1）torch.nn.Linear (）

torch.nn.Linear() 是 PyTorch 最基础的全连接层（线性变换层），用于执行以下操作：
在这里插入图片描述

nn.Linear(in_features, out_features, bias=True)，in_features 是输入特征维度，out_features是输出特征维度，bias表示是否使用偏置项，默认为 True

2）K.transpose(-2,-1)

在 PyTorch 中，torch.transpose() 用于交换张量的两个维度。参数 -2 和 -1 是指张量的倒数第二个维度和最后一个维度。

K.transpose(-2, -1) 和 K.transpose(-1, -2) 都是交换最后两个维度，它们的效果完全相同。

3）torch.triu(torch.ones(seq_len, seq_len), diagonal=1)


mask = torch.triu(torch.ones(seq_len, seq_len), diagonal=1)  # 生成上三角部分为 1

此函数解释：

torch.ones(seq_len, seq_len) 生成 seq_len × seq_len 矩阵，所有元素都是 1

torch.triu(…, diagonal=1)
torch.triu（）如果不设置diagonal，即diagonal默认为0，表示取该矩阵的上三角部分为1（包含主对角线及以上的元素），其余元素置为 0。
如果diagonal=1，表示把主对角线本身置为 0，上三角部分是主对角线以上的元素

这样返回一个seq_len=5的mask矩阵：

tensor([[0., 1., 1., 1., 1.],
        [0., 0., 1., 1., 1.],
        [0., 0., 0., 1., 1.],
        [0., 0., 0., 0., 1.],
        [0., 0., 0., 0., 0.]])

4）attention_scores.masked_fill(mask==1,float('-inf'))

作用： 根据 mask矩阵进行掩码处理，将 mask == 1 的位置填充为 -inf（负无穷），使其在 softmax 计算时权重变为 0

masked_fill 属于 PyTorch 张量（torch.Tensor）的方法，用于根据布尔掩码（mask）填充指定值。masked_fill 的语法： tensor.masked_fill(mask, value)

tensor：要修改的张量
mask：布尔掩码（True/False 或 0/1）
value：要填充的值（如 -inf）

解释：attention_scores.masked_fill(mask==1,float('-inf'))

mask == 1 选取应该被屏蔽的位置（即上三角部分）
masked_fill(mask == 1, -inf) 把上三角部分设为-inf
这样，Softmax 后被屏蔽的部分变成 0，不会影响注意力计算。

5） torch.softmax(attention_scores,-1)
作用： 对 attention_scores 进行 Softmax 归一化，确保注意力权重（attn_weights）的总和为 1，控制每个 Token 对序列中其他 Token 的关注程度

torch.softmax(input, dim) 语法：

input：要进行 Softmax 计算的张量
dim：沿着哪个维度进行 Softmax 计算（dim=-1 表示最后一个维度）

Multi-Head-Attention

import torch
import torch.nn as nn
import math

class Multi_Head_Attention(nn.Module):
    def __init__(self,embed_dim,nums_heads):
        super(Multi_Head_Attention,self).__init__()
        
        assert embed_dim % nums_heads ==0,"embed_dim 必须能被 num_heads 整除"
        self.embed_dim=embed_dim
        self.nums_heads=nums_heads
        self.head_dim=embed_dim//nums_heads

        self.WQ=nn.Linear(embed_dim,embed_dim)
        self.WK=nn.Linear(embed_dim,embed_dim)
        self.WV=nn.Linear(embed_dim,embed_dim)

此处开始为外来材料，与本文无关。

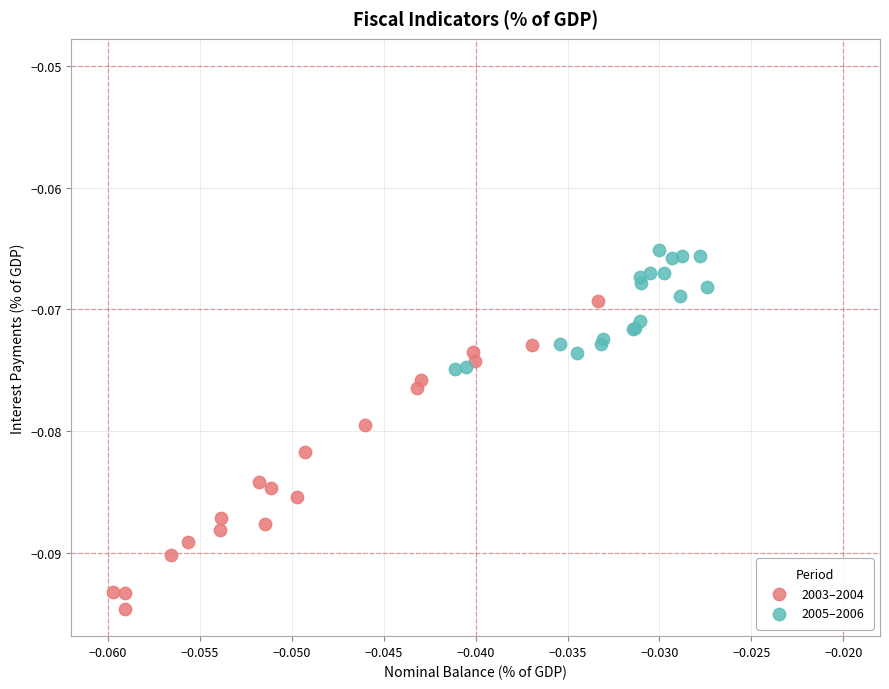

Which series reaches the maximum Y coordinate?

2005–2006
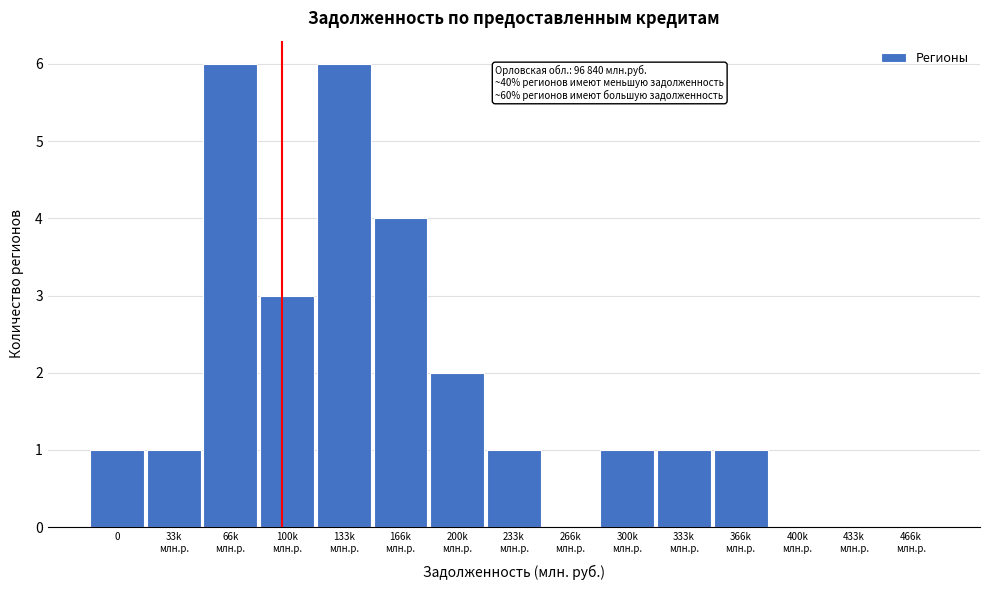

What is the sum of all values?

27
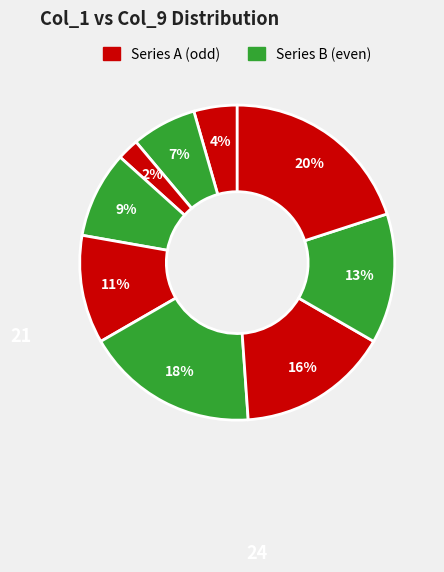

To the nearest percent, what is the difference between the largest and smallest slice percentages?

18%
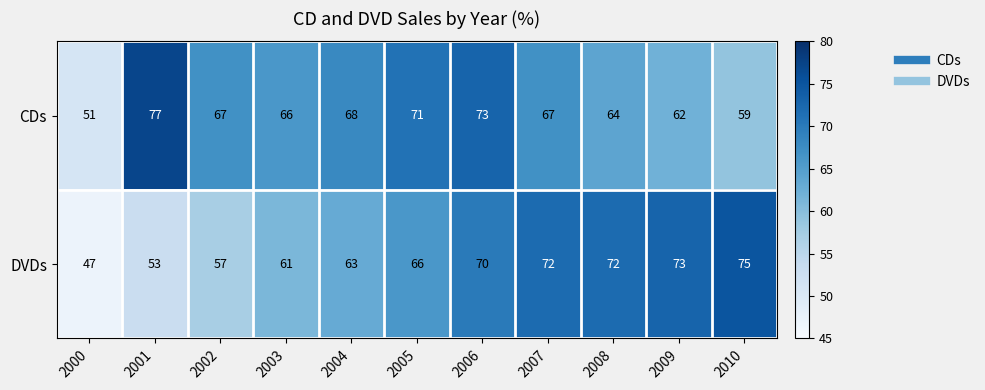

Reading left to right, list all the values displayed in this chart.

CDs: 51	77	67	66	68	71	73	67	64	62	59
DVDs: 47	53	57	61	63	66	70	72	72	73	75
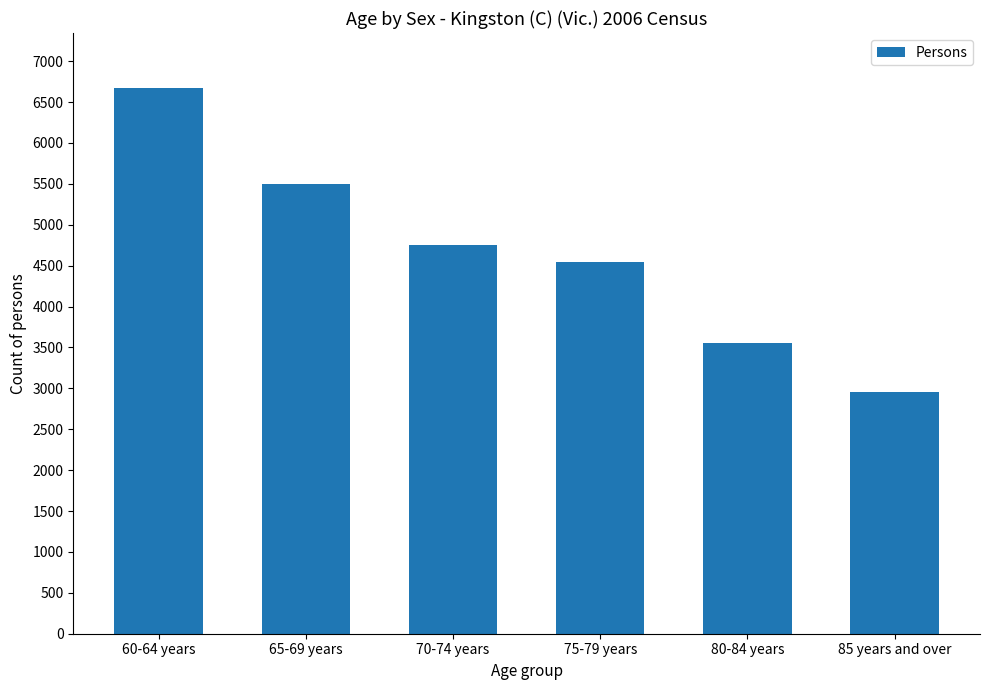

Where does the data first go above 4748?

60-64 years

        self.fc=nn.Linear(embed_dim,embed_dim)
        self.scale=math.sqrt(embed_dim)

    def forward(self,x,iscausal):
        batch_size,seq_len,embed_dim=x.shape
        # Q,K,V: batch_size,seq_len,embed_dim
        Q=self.WQ(x)
        K=self.WK(x)
        V=self.WV(x)
        # Q,K,V: batch_size,seq_len,embed_dim -> batch_size,seq_len,self.nums_heads,self.head_dim -> batch_size,self.nums_heads,seq_len,self.head_dim
        Q=Q.view(batch_size,seq_len,self.nums_heads,self.head_dim).transpose(1,2)
        K=K.view(batch_size,seq_len,self.nums_heads,self.head_dim).transpose(1,2)
        V=V.view(batch_size,seq_len,self.nums_heads,self.head_dim).transpose(1,2)
        # batch_size,self.nums_heads,seq_len,seq_len
        attn_scores=torch.matmul(Q,K.transpose(-1,-2))/self.scale
        
        if iscausal:
        		mask = torch.triu(torch.ones(seq_len,seq_len),diagonal=1)
            attn_scores=attn_scores.masked_fill(mask==1,float('-inf'))
        attn_weights=torch.softmax(attn_scores,-1)
        # batch_size,self.nums_heads,seq_len,head_dim
        output=torch.matmul(attn_weights,V)
        # batch_size,self.nums_heads,seq_len,head_dim -> batch_size,seq_len,self.nums_heads,head_dim -> batch_size,seq_len,self.embed_dim
        output=output.transpose(1,2).contiguous().view(batch_size,seq_len,self.embed_dim)
        output=self.fc(output)
        return output,attn_weights

测试：

batch_size=2
seq_len=5
nums_heads=3
embed_dim=6
x=torch.randn(batch_size,seq_len,embed_dim)
mask=create_mask(seq_len)

multiheadattention=Multi_Head_Attention(embed_dim,nums_heads)
output,weights=multiheadattention(x,mask)
print(output)
print(weights)

代码中的一些用法解释：

1）output=output.transpose(1,2).contiguous()中的contiguous()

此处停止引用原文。